# Traveling with babies before parental order is granted



## alwayshope (Nov 18, 2011)

I was wondering if anyone can help me with this question. Our surrogate is pregnant carrying our twins. Is it possible to travel abroad when our babies are born prior to the parental order being granted? As our surrogate is married neither of our names would be on the birth certificate, so I was wondering how this affects traveling with our baby at this time?

Your thoughts will be much appreciated.

BW
AH


----------



## NatGamble (Mar 1, 2007)

Hi AH


If you want to apply for UK passports for your babies before you get your parental order, your surrogate and her husband (as they are the parents at this stage) will need to apply and to sign the form etc.  You will also need their written permission to take the children out of the UK, and this is very important since you commit a criminal offence if you do not have this.

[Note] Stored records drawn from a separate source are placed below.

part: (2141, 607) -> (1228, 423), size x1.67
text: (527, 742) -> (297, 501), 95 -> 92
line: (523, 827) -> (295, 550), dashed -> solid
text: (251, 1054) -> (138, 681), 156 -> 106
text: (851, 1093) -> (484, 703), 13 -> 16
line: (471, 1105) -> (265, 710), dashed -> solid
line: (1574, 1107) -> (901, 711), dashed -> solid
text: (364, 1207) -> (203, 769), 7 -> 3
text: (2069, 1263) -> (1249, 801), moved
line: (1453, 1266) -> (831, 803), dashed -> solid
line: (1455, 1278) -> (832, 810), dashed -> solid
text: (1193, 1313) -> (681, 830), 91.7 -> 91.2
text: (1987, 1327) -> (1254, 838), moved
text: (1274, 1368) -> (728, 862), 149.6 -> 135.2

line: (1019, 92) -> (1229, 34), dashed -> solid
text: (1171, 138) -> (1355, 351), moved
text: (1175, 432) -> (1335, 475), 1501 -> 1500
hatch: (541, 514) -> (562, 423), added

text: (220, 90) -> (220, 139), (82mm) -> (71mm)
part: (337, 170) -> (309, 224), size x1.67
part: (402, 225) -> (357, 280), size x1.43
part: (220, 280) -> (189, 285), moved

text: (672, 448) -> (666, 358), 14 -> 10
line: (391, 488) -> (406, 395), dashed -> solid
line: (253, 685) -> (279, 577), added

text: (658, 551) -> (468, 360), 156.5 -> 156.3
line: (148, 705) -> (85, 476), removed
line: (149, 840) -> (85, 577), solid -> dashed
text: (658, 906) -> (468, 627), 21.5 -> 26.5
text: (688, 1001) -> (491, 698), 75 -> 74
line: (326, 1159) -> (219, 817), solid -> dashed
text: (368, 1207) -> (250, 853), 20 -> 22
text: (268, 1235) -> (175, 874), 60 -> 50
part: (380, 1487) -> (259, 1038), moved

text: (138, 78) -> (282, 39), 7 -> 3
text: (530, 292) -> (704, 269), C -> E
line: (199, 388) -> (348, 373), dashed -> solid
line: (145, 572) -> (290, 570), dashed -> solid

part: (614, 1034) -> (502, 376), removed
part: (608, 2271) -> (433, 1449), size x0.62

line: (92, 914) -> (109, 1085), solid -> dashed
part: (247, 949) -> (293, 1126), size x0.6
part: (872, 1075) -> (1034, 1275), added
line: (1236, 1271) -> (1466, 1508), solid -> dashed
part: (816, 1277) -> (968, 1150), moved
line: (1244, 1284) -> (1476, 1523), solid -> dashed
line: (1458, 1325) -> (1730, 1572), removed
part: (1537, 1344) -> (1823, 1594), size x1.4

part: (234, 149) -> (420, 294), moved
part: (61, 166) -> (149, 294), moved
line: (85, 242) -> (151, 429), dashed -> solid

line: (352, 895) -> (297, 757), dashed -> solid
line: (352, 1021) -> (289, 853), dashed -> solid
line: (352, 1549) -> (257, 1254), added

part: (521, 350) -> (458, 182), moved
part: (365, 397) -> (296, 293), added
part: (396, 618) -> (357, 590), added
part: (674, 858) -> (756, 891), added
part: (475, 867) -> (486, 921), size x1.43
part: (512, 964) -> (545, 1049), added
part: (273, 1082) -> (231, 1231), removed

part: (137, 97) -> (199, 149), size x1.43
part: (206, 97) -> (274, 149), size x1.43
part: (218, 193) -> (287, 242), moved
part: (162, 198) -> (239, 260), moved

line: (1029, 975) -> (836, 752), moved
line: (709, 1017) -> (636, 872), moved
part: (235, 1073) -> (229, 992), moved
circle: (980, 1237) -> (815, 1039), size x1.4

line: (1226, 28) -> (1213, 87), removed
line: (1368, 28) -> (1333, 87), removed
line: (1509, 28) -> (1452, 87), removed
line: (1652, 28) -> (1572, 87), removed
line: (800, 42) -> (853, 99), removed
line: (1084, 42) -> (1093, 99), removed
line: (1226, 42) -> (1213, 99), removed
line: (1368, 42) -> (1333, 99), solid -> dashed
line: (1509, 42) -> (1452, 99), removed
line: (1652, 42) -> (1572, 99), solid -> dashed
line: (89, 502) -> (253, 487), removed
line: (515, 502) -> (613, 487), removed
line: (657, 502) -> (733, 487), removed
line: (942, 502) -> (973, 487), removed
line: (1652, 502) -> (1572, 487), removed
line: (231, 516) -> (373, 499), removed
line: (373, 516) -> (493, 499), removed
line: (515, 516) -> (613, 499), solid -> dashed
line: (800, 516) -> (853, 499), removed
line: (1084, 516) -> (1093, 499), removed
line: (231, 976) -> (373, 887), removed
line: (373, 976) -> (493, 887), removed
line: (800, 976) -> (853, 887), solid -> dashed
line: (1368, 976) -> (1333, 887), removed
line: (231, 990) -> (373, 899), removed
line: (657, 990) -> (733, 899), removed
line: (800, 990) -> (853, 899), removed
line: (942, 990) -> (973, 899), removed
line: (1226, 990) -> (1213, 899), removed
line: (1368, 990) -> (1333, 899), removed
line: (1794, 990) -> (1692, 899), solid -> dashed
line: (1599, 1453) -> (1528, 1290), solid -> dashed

The worry is always crossing the border and any questions that might be raised because you are travelling with young babies who are not legally your children.  Although the parents' details are not recorded on the passport, so this might not be realised, your surrogate and her husband will be registered as the parents and will have completed the passport application on this basis, so there is a risk.  I would therefore always suggest a full letter from them explaining the circumstances and giving permission in case any questions are raised.  There are also possible issues which might crop up if you have any problems e.g. with travel insurance etc (are they on your family policy?)


The easiest advice is to say wait to travel until you've got your parental order - it's certainly cleaner - but hope this helps if you need to go abroad earlier.  I would be really interested if others have real practical experience of this, and any problems experienced.


Natalie


----------



## alwayshope (Nov 18, 2011)

Thanks for this information Natalie. It´s really useful. When you said there is always a ´risk´, does this refer to not being able to travel if the border officials perhaps don´t understand the letter from the surrogate and her husband? Also, the passport would presumably have their surname on and not ours. Is this correct? 

I would love to hear anyone else´s experiences who have travelled abroad prior to the parental order being obtained.

BW

AH


----------



## Bria (Nov 3, 2005)

Hi

My couple travelled several times before the Parental Order was granted (it took almost 2 years due to delays caused by the solicitor appointed by the court) and I know other who have as well.  I am married but our registrar put the IF on the birth certificate so he applied for the passport with my details as the mum.  We were later told this was incorrect and my husband should have been on the birth certificate but nothing was done to rectify this so I am not sure if it was indeed a problem or not.

Assuming you are giving your baby your surname then this is the name that will be on your baby's passport, so very unlikely any questions will be asked.

If you have your children named on a family insurance policy and you needed to claim then I can't imagine this would cause a huge problem.  One of my friends took her sons friend on holiday with them and it was no problem adding him to their insurance policy as a dependant minor.  You just have to make sure you choose the right policy.

I would take a letter as back up if required but I really think you will be fine.


----------



## NatGamble (Mar 1, 2007)

Yes, that's right - you can give your baby your surname (as long as your surrogate agrees!) so there's nothing on the face of the passport which says that you are not the parents, which is helpful.  The risk is that the passport authorities have a record of your surrogate/husband as the parents because that's what went on the passport application form.


Having a letter from your surrogate and her husband is essential (even if you just keep it in your back pocket in case) since you could be stopped for child abduction if the border control officials think you are taking a child out of the UK without the parents' permission.  


Bria - it's good to hear that your IPs didn't have any problems.


Natalie


----------



## alwayshope (Nov 18, 2011)

Thanks Bria and Natalie,

This is really encouraging. So when the application is made for the passport, we could put our surname for the babies and then a passport is made out in our surname, even though we give in the birth certificate with different surnames from the surrogate and her husband? Or do you mean that the birth certificate that we give in with the passport application has our surname on it instead of the surrogate and husband´s? Sorry, am a bit confused.

BW

AH


----------



## leo (Mar 7, 2005)

Hi you can give your child any surname you want on the birth certificate, the surro and her husband would be named as the birth parents. When we registered a surro baby we asked the register could we put the IP's surname down and she said the baby can have any surname we wanted.


----------



## NatGamble (Mar 1, 2007)

Hi AH

Sorry if I was confusing!  Leo is quite right - you can register the birth certificate giving your children your surname (even though your surro and her husband will be registered as the parents and will have a different surname), and that then follows through to the passport too.

Hope that clarifies.

Natalie


----------



## alwayshope (Nov 18, 2011)

Thanks Natalie, Leo and Bria, 

It's all clear to me now  Putting our surname as opposed to our surrogate's could be the solution.

BW

AH


----------